To prevent calcium deficiency caused by grazing of subtropical grasses, look for and avoid these grasses in potential horse pastures. If pastures containing the subtropical grasses mentioned above must be used, avoid grazing them for longer than one month. If established pastures contain a large proportion of subtropical grass, calcium-to-phosphorus ratios of dietary intake should exceed 2:1 and may need to be as high as 3:1 to counterbalance the oxalate effect. It is also useful to encourage the growth of leguminous plans such as lucerne (alfalfa), which is high in calcium, and gives the horses an oxalate-free alternative forage. If your pasture contains grasses such as kikuyu, it is wise to avoid using fertilizers with high phosphorus levels such a poultry manure and superphosphate. It may also be necessary to make available a calcium and phosphorus supplement, and if so, using half the amount of the supplements mentioned in the treatment section weekly should prevent any problems from occurring. Alternatively, feeding 20 kg (44 lb) of good-quality lucerne hay per horse per week ensures adequate calcium intake to guard against oxalate poisoning.

Conclusion

Although extreme calcium deficiencies are seen less today than in the past, the introduction of foreign subtropical grasses has meant that horse owners have another danger spot to look out for when investigating potential horse pastures.
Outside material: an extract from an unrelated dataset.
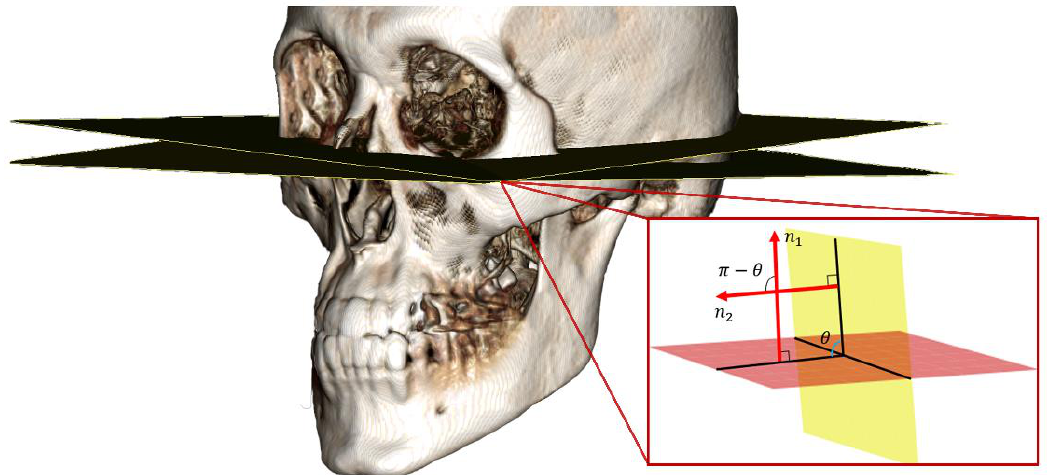
Figure 2. Calculation of the angle 𝜃 between the different Frankfort horizontal (FH) planes, where n 1 and n 2 are the normal vectors of the two planes.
It is important for horse owners to know that wheat bran is not the only culprit when it comes to big head or bran disease. It is a good idea to thoroughly check the species of grass in pastures to be used for horses, and take measures to prevent extended periods of grazing on unsafe pastures. If hazardous pastures make up the only grazing available, then supplements should be used to ensure adequate calcium intake to balance the effects of oxalic acid.